__Kutipan pilihan__.
......

Oleh: Hasan Basri TanjungSetiap anak yang
dilahirkan adalah fitrah (suci). Kedua orang tua yang menjadikannya
Yahudi, Nasrani atau Majusi. (HR Bukhari Muslim).
Hadis ini
mengajarkan betapa peran orang tua sangat penting dalam membentuk
karakter anak. Orang tua adalah guru utama dan keluarga sebagai sekolah
pertama untuk melahirkan generasi terbaik. (QS [98]: 7).
Alquran
mengingatkan umat Islam agar tidak meninggalkan generasi yang lemah
(dzurriyyatan dhi’afan) (QS [4]: 9), tapi generasi yang kuat, cerdas,
penyejuk mata dan hati serta pemimpin orang bertakwa. (QS [25]: 74).
Karenanya,
pendidikan Islam harus berorientasi Qur’ani yakni pembentukan karakter
Islami. Bukan berorientasi nilai (angka) akademik dan kelulusan, apalagi
mengabaikan akhlak (moralitas).
Khalid Bin Hamid al-Hazimy,
penulis buku, “Ushul al-Tarbiyah al-Islamiyah”, menjelaskan
tiga
orientasi pendidikan Qur’ani.
Pertama, orientasi penanaman. Ibarat
pohon, ia bermula dari bibit pilihan, ditanam dengan kesungguhan dan
keikhlasan, hingga tumbuh dan berkembang menjadi pohon yang kokoh,
rindang dan berbuah.
Begitu pula dengan manusia. Dari jutaan
sperma, hanya satu yang berhasil membuahi sel telur dengan benih
terbaik. (QS [76]: 1-2). Dalam kandungan, ia ditiupkan ruh Ilahi dengan
potensi tauhid (QS [7]: 172). Ketika lahir, ia diazankan dan diiqamatkan
agar mendengar kalimah tauhid dan thayyibah.
Pendidik Sejati,
Luqman al-Hakim, telah memberikan teladan dalam mendidik anak yang benar
yakni penanaman akidah lebih dahulu. Jika akidah tauhidnya kuat, maka
kepribadiannya pun akan baik. (QS [31]: 12-19).

......

__Tugas Anda 1__. Sunting catatan dari baris yang memuat "인과관계가 있을 수 있다." sampai dengan baris yang memuat "- Show Flow". Tulis ulang baris-baris itu saja, ganti "워커 스레드" dengan "작업자 스레드", dan biarkan sisanya tetap sama.

__Catatan sumber__.
......

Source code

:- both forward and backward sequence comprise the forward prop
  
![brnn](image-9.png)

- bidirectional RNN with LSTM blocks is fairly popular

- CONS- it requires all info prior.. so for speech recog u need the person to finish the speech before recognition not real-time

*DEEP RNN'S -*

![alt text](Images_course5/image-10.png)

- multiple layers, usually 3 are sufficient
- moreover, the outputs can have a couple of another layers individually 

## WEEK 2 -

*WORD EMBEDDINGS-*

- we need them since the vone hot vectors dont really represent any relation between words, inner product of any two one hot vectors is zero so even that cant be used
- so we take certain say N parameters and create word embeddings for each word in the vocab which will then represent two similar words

......

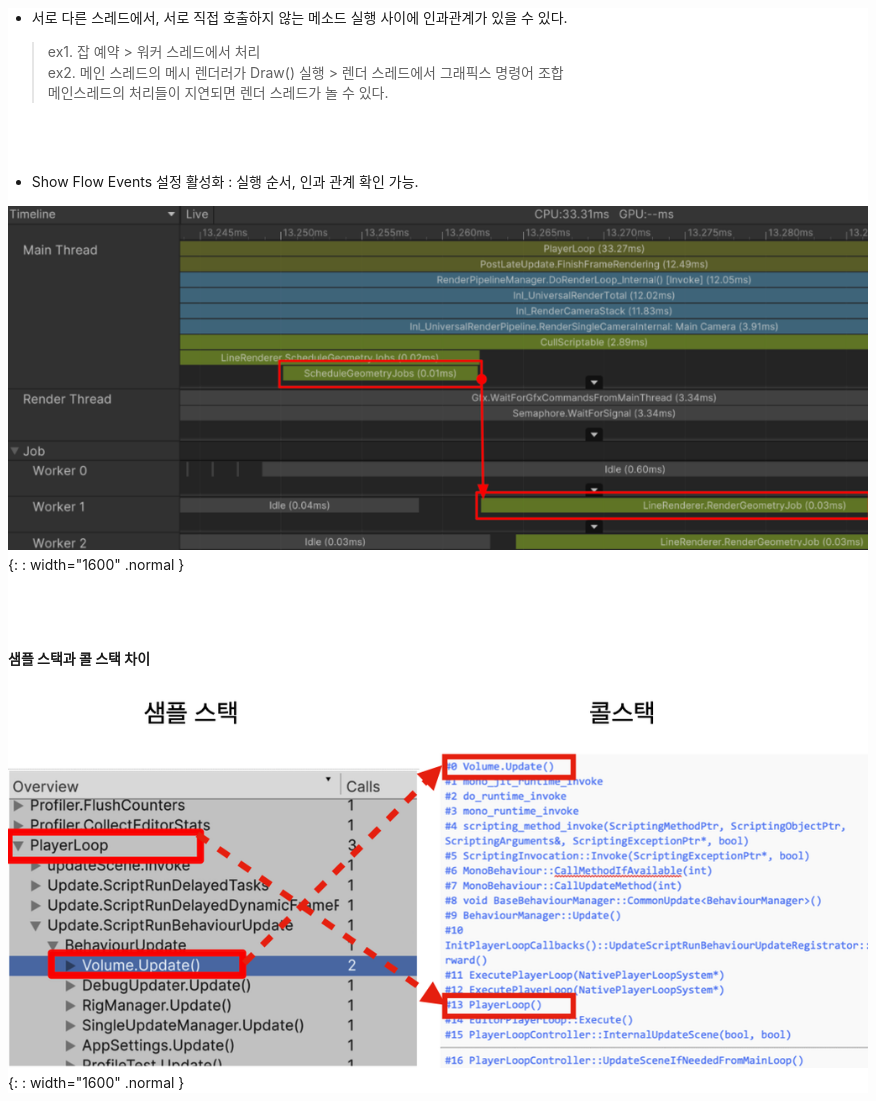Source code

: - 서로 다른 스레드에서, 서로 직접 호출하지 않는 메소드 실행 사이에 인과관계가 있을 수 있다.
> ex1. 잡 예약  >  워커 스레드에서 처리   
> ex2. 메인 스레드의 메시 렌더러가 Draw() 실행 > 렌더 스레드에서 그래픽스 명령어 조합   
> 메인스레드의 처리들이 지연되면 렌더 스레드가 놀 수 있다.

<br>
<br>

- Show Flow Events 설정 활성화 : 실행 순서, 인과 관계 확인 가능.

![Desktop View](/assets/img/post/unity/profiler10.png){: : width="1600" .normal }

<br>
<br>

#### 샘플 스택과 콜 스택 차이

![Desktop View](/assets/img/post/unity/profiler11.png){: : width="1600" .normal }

......

__Tugas Anda 2__. Teruskan teks tentang pendidikan Qur'ani ini, dimulai sesudah kalimat terakhirnya.

__Kolom jawaban 1__.
: - 서로 다른 스레드에서, 서로 직접 호출하지 않는 메소드 실행 사이에 인과관계가 있을 수 있다.
> ex1. 잡 예약  >  작업자 스레드에서 처리   
> ex2. 메인 스레드의 메시 렌더러가 Draw() 실행 > 렌더 스레드에서 그래픽스 명령어 조합   
> 메인스레드의 처리들이 지연되면 렌더 스레드가 놀 수 있다.

<br>
<br>

- Show Flow Events 설정 활성화 : 실행 순서, 인과 관계 확인 가능.

__Kolom jawaban 2__.
Kalimah thayyibah
itu, laksana pohon yang akarnya menghunjam ke bumi dan dahannya
menjulang ke langit, dengan buah yang banyak. (QS [14]: 24-25). Pepatah
Arab mengatakan, “man yazra’ yahsud” (siapa menanam dia akan memanen).
Kedua,
orientasi pemeliharaan. Ia mesti dijaga (evaluasi) dengan baik agar
tumbuh menjadi pohon yang kokoh, sekaligus memperkuatnya dengan pupuk
yang berisi akhlak mulia, agar tidak terjerumus pada hal-hal negatif.
Nabi Ya’qub AS bertanya kepada anak-anaknya, “Apa yang akan kalian sembah sepeninggalku?”
Mereka
menjawab, “Kami akan menyembah tuhanmu, tuhan nenek moyangmu Ibrahim,
Ismail dan Ishaq, yakni Tuhan yang Mahaesa.” (QS [2]: 133). Kalau kita,
sering menanyakan, “Apa yang akan kalian makan setelah aku mati?”
Ketiga,
orientasi penyembuhan. Pohon yang tumbuh akan terus menghadapi bala dan
hama. Ia harus diberi obat penawar untuk melawan hama. Jika tidak, ia
bisa mati atau hidup segan mati tak mau.
Begitu pula perkembangan
anak-anak di tengah tatanan sosial yang bobrok ini. Upaya-upaya
sistematis dan massif untuk merusak akidah, pemikiran dan akhlak
anak-anak sangat deras dan bertubi-tubi, termasuk pada siaran televisi
TV yang memberitakan kekerasan, pornografi, serta pornoaksi.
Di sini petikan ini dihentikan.